125 Jahre Daimler: Drehmoment im Jubiläumsjahr

Daimler feiert bei der Hauptversammlung in Berlin seine 125-jährige Geschichte – und nimmt sich viel vor.

Berlin - Es ist ein Spagat, den Daimler- Chef Dieter Zetsche am Mittwoch im Berliner ICC vor etwa 4700 Aktionären vollführt. Von der Antike bis ins Jahr 2015 reicht er. Vom Glauben, die Erde sei eine Scheibe, bis zur CO2-Emission von 125 Gramm pro Kilometer, die Daimler in vier Jahren für seine gesamte Pkw-Flotte im Schnitt erreichen will. Dem Unternehmen, das die Erfindung des Autos für sich reklamiert, ist kein historischer Verweis zu kühn, sollen der Image-Film und Zetsches Rede auf der Hauptversammlung wohl zeigen. Und: Daimler sieht sich in seiner 125-jährigen Firmengeschichte als Motor des Fortschritts. „Wir können stolz sein auf unsere Tradition“, sagt Zetsche. Aber: „Mehr als die letzten 125 Jahre interessieren uns die nächsten.“

So sind es denn ehrgeizige Ziele, die sich Daimler setzt. Die Krise ist längst Geschichte. Daimler zählt seit 2010 wieder Rekorde: 1,9 Millionen verkaufte Pkw, 97,8 Milliarden Euro Umsatz, 4,7 Milliarden Euro Konzerngewinn – nach einem Minus von 2,6 Milliarden Euro im Jahr 2009. In den ersten drei Monaten hat das Unternehmen mehr Pkw (plus zwölf Prozent) und Lkw (plus 27 Prozent) abgesetzt als im Vorjahr. „Wir hatten angekündigt, mit hohem Drehmoment aus der Krise zu kommen, und wir haben Wort gehalten“, sagt Zetsche. „Die Marschrichtung heißt profitables Wachstum.“ Daimler wolle das Jubiläumsjahr zum Rekordjahr machen. Berlin ist der passende Ort für diese Ansage: Vor 125 Jahren hatte Carl Benz hier das Patent für das erste Auto mit Verbrennungsmotor angemeldet.

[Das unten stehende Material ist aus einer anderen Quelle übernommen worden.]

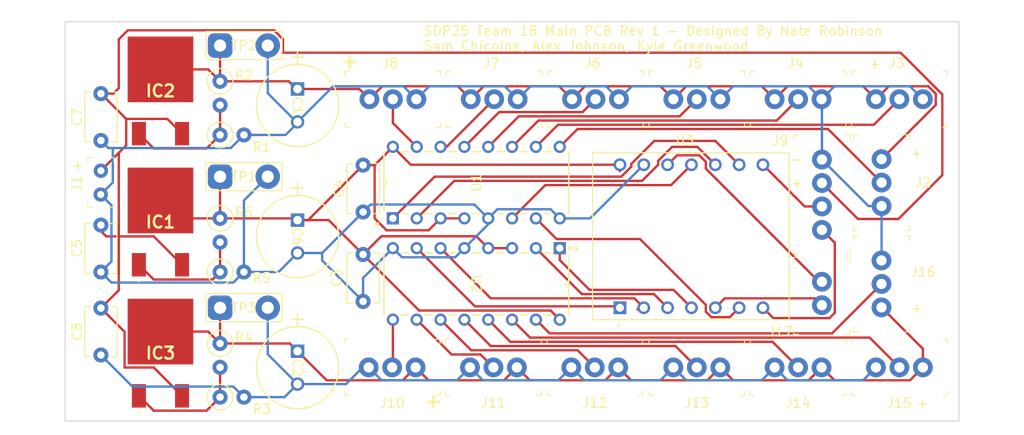
<source format=kicad_pcb>
(kicad_pcb (version 20221018) (generator pcbnew)

  (general
    (thickness 1.6)
  )

  (paper "A4")
  (layers
    (0 "F.Cu" signal)
    (31 "B.Cu" signal)
    (32 "B.Adhes" user "B.Adhesive")
    (33 "F.Adhes" user "F.Adhesive")
    (34 "B.Paste" user)
    (35 "F.Paste" user)
    (36 "B.SilkS" user "B.Silkscreen")
    (37 "F.SilkS" user "F.Silkscreen")
    (38 "B.Mask" user)
    (39 "F.Mask" user)
    (40 "Dwgs.User" user "User.Drawings")
    (41 "Cmts.User" user "User.Comments")
    (42 "Eco1.User" user "User.Eco1")
    (43 "Eco2.User" user "User.Eco2")
    (44 "Edge.Cuts" user)
    (45 "Margin" user)
    (46 "B.CrtYd" user "B.Courtyard")
    (47 "F.CrtYd" user "F.Courtyard")
    (48 "B.Fab" user)
    (49 "F.Fab" user)
    (50 "User.1" user)
    (51 "User.2" user)
    (52 "User.3" user)
    (53 "User.4" user)
    (54 "User.5" user)
    (55 "User.6" user)
    (56 "User.7" user)
    (57 "User.8" user)
    (58 "User.9" user)
  )

  (setup
    (pad_to_mask_clearance 0)
    (pcbplotparams
      (layerselection 0x00010fc_ffffffff)
      (plot_on_all_layers_selection 0x0000000_00000000)
      (disableapertmacros false)
      (usegerberextensions false)
      (usegerberattributes true)
      (usegerberadvancedattributes true)
      (creategerberjobfile true)
      (dashed_line_dash_ratio 12.000000)
      (dashed_line_gap_ratio 3.000000)
      (svgprecision 4)
      (plotframeref false)
      (viasonmask false)
      (mode 1)
      (useauxorigin false)
      (hpglpennumber 1)
      (hpglpenspeed 20)
      (hpglpendiameter 15.000000)
      (dxfpolygonmode true)
      (dxfimperialunits true)
      (dxfusepcbnewfont true)
      (psnegative false)
      (psa4output false)
      (plotreference true)
      (plotvalue true)
      (plotinvisibletext false)
      (sketchpadsonfab false)
      (subtractmaskfromsilk false)
      (outputformat 1)
      (mirror false)
      (drillshape 1)
      (scaleselection 1)
      (outputdirectory "")
    )
  )

  (net 0 "")
  (net 1 "Net-(IC2-OUTPUT)")
  (net 2 "GND")
  (net 3 "Net-(IC3-OUTPUT)")
  (net 4 "Net-(IC1-OUTPUT)")
  (net 5 "Net-(IC1-INPUT)")
  (net 6 "Net-(IC1-ADJ)")
  (net 7 "Net-(IC2-ADJ)")
  (net 8 "Net-(IC3-ADJ)")
  (net 9 "Net-(U1-E)")
  (net 10 "Net-(U1-D)")
  (net 11 "Net-(U1-C)")
  (net 12 "Net-(U1-B)")
  (net 13 "Net-(U1-A)")
  (net 14 "Net-(U1-G)")
  (net 15 "Net-(U1-F)")
  (net 16 "Net-(U3-RX_D7)")
  (net 17 "Net-(U3-TX_D6)")
  (net 18 "Net-(U2-E)")
  (net 19 "Net-(U2-D)")
  (net 20 "Net-(U2-C)")
  (net 21 "Net-(U2-B)")
  (net 22 "Net-(U2-A)")
  (net 23 "Net-(U2-G)")
  (net 24 "Net-(U2-F)")
  (net 25 "Net-(U3-VCC_3V3)")
  (net 26 "Net-(U3-D4)")
  (net 27 "Net-(U1-D1)")
  (net 28 "Net-(U1-D2)")
  (net 29 "Net-(U1-D3)")
  (net 30 "Net-(U1-D0)")
  (net 31 "Net-(U2-D1)")
  (net 32 "Net-(U2-D2)")
  (net 33 "Net-(U2-D3)")
  (net 34 "Net-(U2-D0)")

  (footprint "digikey-footprints:PinHeader_1x4_P2.5mm_Drill1.1mm" (layer "F.Cu") (at 128.905 51.515 -90))

  (footprint "digikey-footprints:PinHeader_1x3_P2.5mm_Drill1.1mm" (layer "F.Cu") (at 134.66 73.665))

  (footprint "Resistor_THT:R_Axial_DIN0207_L6.3mm_D2.5mm_P2.54mm_Vertical" (layer "F.Cu") (at 64.77 43.18 -90))

  (footprint "Resistor_THT:R_Axial_DIN0207_L6.3mm_D2.5mm_P2.54mm_Vertical" (layer "F.Cu") (at 64.77 76.835))

  (footprint "TestPoint:TestPoint_2Pads_Pitch5.08mm_Drill1.3mm" (layer "F.Cu") (at 64.77 53.34))

  (footprint "AZ1084CDADJTRG1:AZ1084CDADJTRG1" (layer "F.Cu") (at 58.42 44.21))

  (footprint "EEAGA1H220:CAP_PAN_8X7_PAN" (layer "F.Cu") (at 73.025 57.96915 -90))

  (footprint "Capacitor_THT:C_Disc_D5.1mm_W3.2mm_P5.00mm" (layer "F.Cu") (at 80.01 66.635 90))

  (footprint "digikey-footprints:PinHeader_1x3_P2.5mm_Drill1.1mm" (layer "F.Cu") (at 102.195 73.665))

  (footprint "MountingHole:MountingHole_2.2mm_M2" (layer "F.Cu") (at 50.8 39.37))

  (footprint "AZ1084CDADJTRG1:AZ1084CDADJTRG1" (layer "F.Cu") (at 58.42 72.15))

  (footprint "Capacitor_THT:C_Disc_D5.1mm_W3.2mm_P5.00mm" (layer "F.Cu") (at 52.07 44.49 -90))

  (footprint "Capacitor_THT:C_Disc_D5.1mm_W3.2mm_P5.00mm" (layer "F.Cu") (at 52.07 58.5 -90))

  (footprint "digikey-footprints:PinHeader_1x3_P2.5mm_Drill1.1mm" (layer "F.Cu") (at 135.26 56.475 90))

  (footprint "Resistor_THT:R_Axial_DIN0207_L6.3mm_D2.5mm_P2.54mm_Vertical" (layer "F.Cu") (at 64.77 57.785 -90))

  (footprint "digikey-footprints:PinHeader_1x3_P2.5mm_Drill1.1mm" (layer "F.Cu") (at 80.605 73.665))

  (footprint "TestPoint:TestPoint_2Pads_Pitch5.08mm_Drill1.3mm" (layer "F.Cu") (at 64.77 39.37))

  (footprint "MountingHole:MountingHole_2.2mm_M2" (layer "F.Cu") (at 50.8 76.835))

  (footprint "digikey-footprints:PinHeader_1x3_P2.5mm_Drill1.1mm" (layer "F.Cu") (at 118.07 45.085 180))

  (footprint "AZ1084CDADJTRG1:AZ1084CDADJTRG1" (layer "F.Cu") (at 58.42 58.18))

  (footprint "TestPoint:TestPoint_2Pads_Pitch5.08mm_Drill1.3mm" (layer "F.Cu") (at 64.77 67.31))

  (footprint "digikey-footprints:PinHeader_1x2_P2.5mm_Drill1.1mm" (layer "F.Cu") (at 128.9 64.54 -90))

  (footprint "CD74HCT4511E:N16" (layer "F.Cu") (at 100.965 50.165 90))

  (footprint "digikey-footprints:PinHeader_1x3_P2.5mm_Drill1.1mm" (layer "F.Cu") (at 113.07 73.665))

  (footprint "digikey-footprints:PinHeader_1x3_P2.5mm_Drill1.1mm" (layer "F.Cu") (at 135.25 62.27 -90))

  (footprint "CD74HCT4511E:N16" (layer "F.Cu") (at 83.185 68.58 -90))

  (footprint "EEAGA1H220:CAP_PAN_8X7_PAN" (layer "F.Cu") (at 73.025 43.99915 -90))

  (footprint "EEAGA1H220:CAP_PAN_8X7_PAN" (layer "F.Cu") (at 73.025 71.93915 -90))

  (footprint "digikey-footprints:PinHeader_1x3_P2.5mm_Drill1.1mm" (layer "F.Cu") (at 128.865 45.085 180))

  (footprint "MountingHole:MountingHole_2.2mm_M2" (layer "F.Cu") (at 140.97 58.42))

  (footprint "digikey-footprints:PinHeader_1x3_P2.5mm_Drill1.1mm" (layer "F.Cu") (at 91.4 73.665))

  (footprint "Capacitor_THT:C_Disc_D5.1mm_W3.2mm_P5.00mm" (layer "F.Cu") (at 52.07 67.35 -90))

  (footprint "digikey-footprints:PinHeader_1x3_P2.5mm_Drill1.1mm" (layer "F.Cu") (at 123.865 73.665))

  (footprint "digikey-footprints:PinHeader_1x3_P2.5mm_Drill1.1mm" (layer "F.Cu") (at 96.48 45.085 180))

  (footprint "digikey-footprints:PinHeader_1x3_P2.5mm_Drill1.1mm" (layer "F.Cu") (at 107.275 45.085 180))

  (footprint "Capacitor_THT:C_Disc_D5.1mm_W3.2mm_P5.00mm" (layer "F.Cu") (at 80.01 52.11 -90))

  (footprint "113991054:MODULE_113991054" (layer "F.Cu") (at 114.935 59.69 90))

  (footprint "Resistor_THT:R_Axial_DIN0207_L6.3mm_D2.5mm_P2.54mm_Vertical" (layer "F.Cu") (at 64.77 48.895))

  (footprint "Resistor_THT:R_Axial_DIN0207_L6.3mm_D2.5mm_P2.54mm_Vertical" (layer "F.Cu") (at 64.77 63.5))

  (footprint "digikey-footprints:PinHeader_1x3_P2.5mm_Drill1.1mm" (layer "F.Cu") (at 85.685 45.085 180))

  (footprint "digikey-footprints:PinHeader_1x3_P2.5mm_Drill1.1mm" (layer "F.Cu") (at 139.66 45.085 180))

  (footprint "digikey-footprints:PinHeader_1x2_P2.54mm" (layer "F.Cu") (at 52.07 52.705 -90))

  (footprint "Resistor_THT:R_Axial_DIN0207_L6.3mm_D2.5mm_P2.54mm_Vertical" (layer "F.Cu") (at 64.77 71.12 -90))

  (gr_rect (start 48.26 36.83) (end 143.51 79.375)
    (stroke (width 0.1) (type default)) (fill none) (layer "Edge.Cuts") (tstamp 7291740e-dddb-4122-bc07-aecc26d3b21b))
  (gr_text "+" (at 48.895 52.705) (layer "F.SilkS") (tstamp 0a40feb0-696d-4240-9f8e-afe222f741c0)
    (effects (font (size 1 1) (thickness 0.15)) (justify left bottom))
  )
  (gr_text "-" (at 127 52.07) (layer "F.SilkS") (tstamp 11881149-2297-4ee4-8b80-53c35b581fcd)
    (effects (font (size 1 1
... [43794 chars truncated]
</source>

Trotz Japan, trotz der Unruhe in der arabischen Welt bekräftigt der Daimler- Chef seine Prognosen: Der Konzernumsatz soll 2011 über dem des Vorjahres liegen, das operative Ergebnis über den 7,2 Milliarden Euro des Vorjahres. Zetsche rechnet damit, dass die globalen Automärkte 2011 „signifikant weiter wachsen werden“. Zetsche kündigt eine „Kampfansage an den Wettbewerb“ in einem Geschäftsfeld an, das bislang nicht zu den Daimler-Stärken gehörte: in der Kompaktklasse. Auf der Automesse in Schanghai wird ein neues Kleinwagenkonzept zu sehen sein, die neue B-Klasse feiert auf der IAA im September ihr Debüt.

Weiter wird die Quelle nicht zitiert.